# My UDS (pic heavy)



## rickw (Sep 23, 2008)

Hi guys. Here's a big thanks to all that shared their info on the UDS so others, like me, could have the knowledge to attempt one their self. I was gathering parts for the UDS for a few weeks and this weekend finally got it built. Here is some pics of the progress and final result.









 I had a hard time with the Weber lid fitting so with some bending and banging this is how I figure to use it. I have to have my smoked turkey.





 I did a test burn with 9 lbs of charcoal and after 9 hours it was still holding on at 210 degree. I had to hit the sack so I really don't know how long it really did last.
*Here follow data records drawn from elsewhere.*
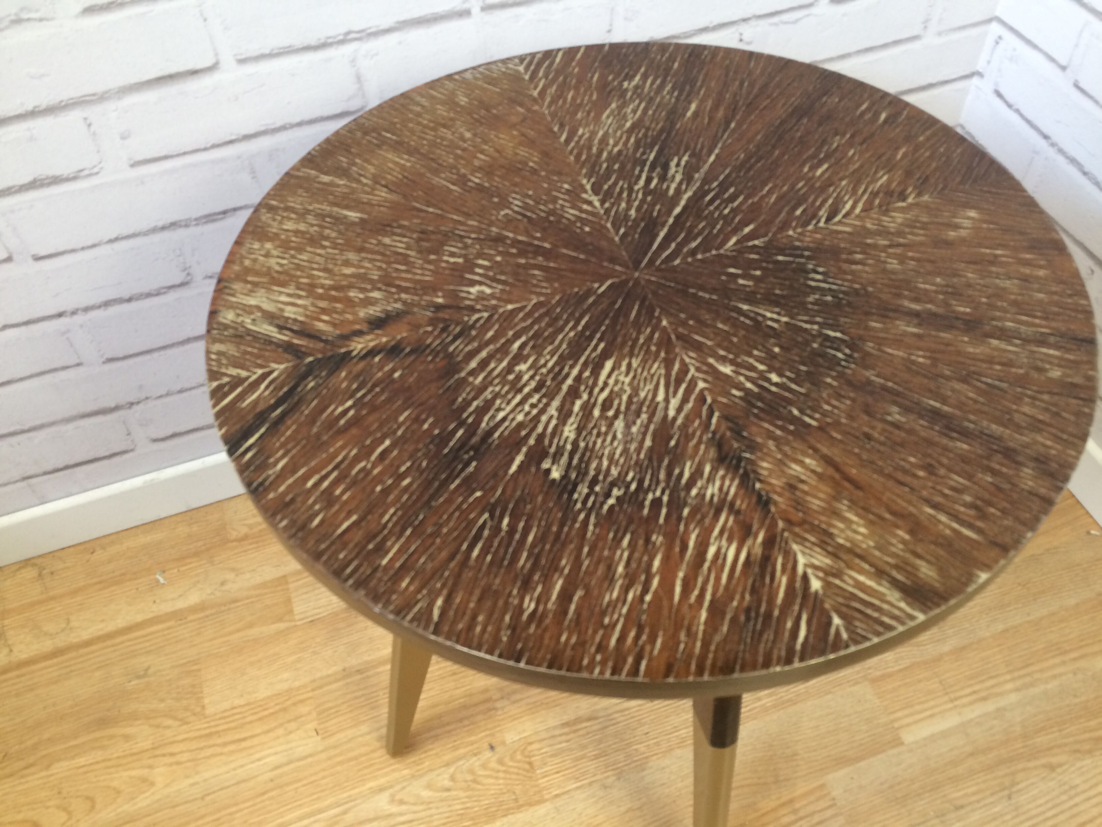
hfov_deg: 61.7
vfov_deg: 48.2
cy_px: 414
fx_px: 923
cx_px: 551
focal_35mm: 29
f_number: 2.2
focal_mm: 4.15
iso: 64
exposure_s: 1/33
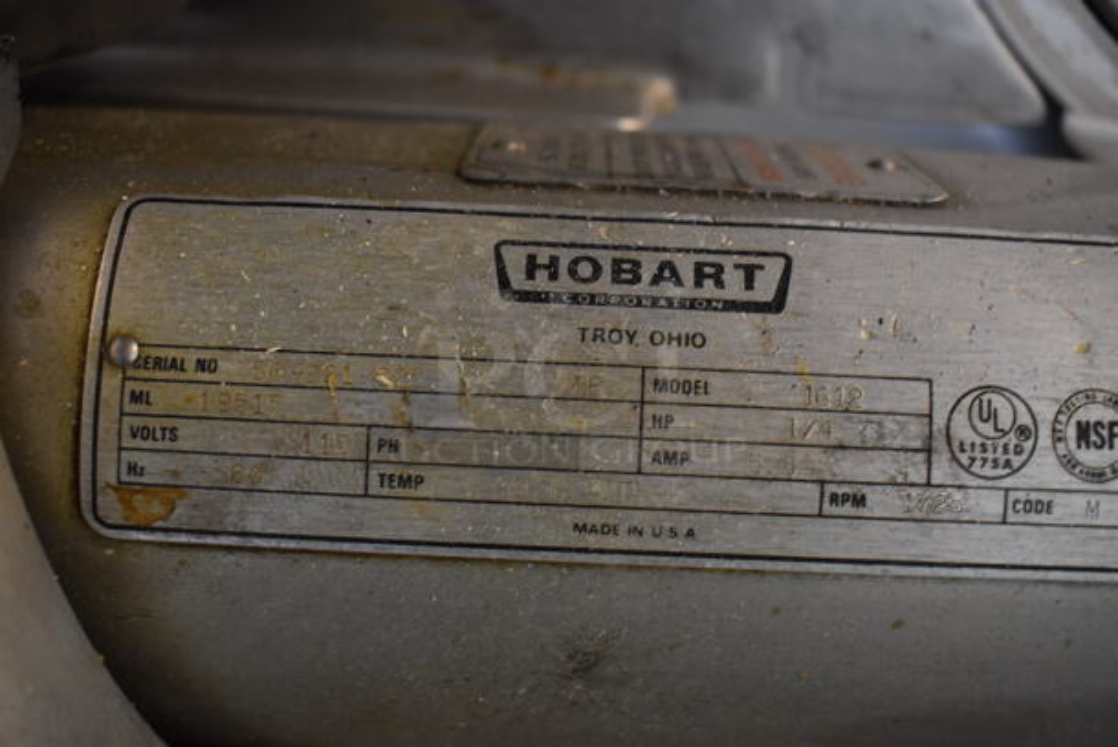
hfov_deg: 51.2
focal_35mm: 38
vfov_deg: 35.6
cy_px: 374
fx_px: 1166
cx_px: 559
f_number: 4
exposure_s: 1/60
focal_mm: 25
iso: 1600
 Once again a big thanks to all.


----------



## gorillagrilla (Sep 24, 2008)

Very cool. Let us know how that intake extention works .


----------



## waysideranch (Sep 24, 2008)

That's a sweet looking rig.


----------



## rickw (Sep 24, 2008)

During the test burn I was messing with the gate valve to see how easy it would be to control. I could lower and raise the temps around 20 degrees or so with just a small amount of adjustment. I have plans on a smoke this Sunday so that will be the big test


----------



## grothe (Sep 24, 2008)

Very nice Rick... you did one h3ll of a job!!!


----------



## guvna (Sep 24, 2008)

looks real nice with that kettle lid on there. good job! do you have any moe pics from the build? are you gonna make anymore mods?
thanks,
guv


----------



## cowgirl (Sep 24, 2008)

Great job Rick!!


----------



## bbq bubba (Sep 24, 2008)

Welcome to the Drumhead nation!!


----------



## richtee (Sep 24, 2008)

Nice!  And Bubba did an extended intake once...he din't like it. But he din't heed my advice to increase it's diameter due to pipe length and laminar airflow characteristics in conjunction with thermodynamic convection considerations. Figgers.  ;{)


----------



## pigcicles (Sep 24, 2008)

_*WHAT?!!*_ LOL j/k - Them there is edjukated werds right there


----------



## bbq bubba (Sep 24, 2008)

Uhhhhh.............what???


----------



## richtee (Sep 24, 2008)

You shoulda made it bigger Bubba! -


----------



## bbq bubba (Sep 24, 2008)

Oh....thanks!


----------



## j0k3r-x (Sep 24, 2008)

Great work Rick!!!


----------



## richoso1 (Sep 24, 2008)

Nice work my friend. Your determination paid off bigtime.


----------



## cman95 (Sep 24, 2008)

Nice rig you have there.


----------



## cajun_1 (Sep 24, 2008)

Great Job  ...


----------



## motorhedd (Sep 24, 2008)

Way to go Rick...its well known that "Q" always tastes better on a smoker ya built your self!!


----------



## rickw (Sep 27, 2008)

Thanks folks for all great comments. This morning I added a shelf and access holes for a digital thermometer or two. Here's a pic of how it turned out.


----------



## doctor phreak (Sep 27, 2008)

nice work..man i really think about doing one....good thing i can pull alot of info on here...how much do you have invested in it...


----------



## rickw (Sep 27, 2008)

I got a lot of the supplies free so I might have around $50 into it.


----------



## chadpole (Oct 5, 2008)

Good job ,Rick. You'll get years of enjoyment from it. Keep it out of the elements and garage kept and it may last forever.


----------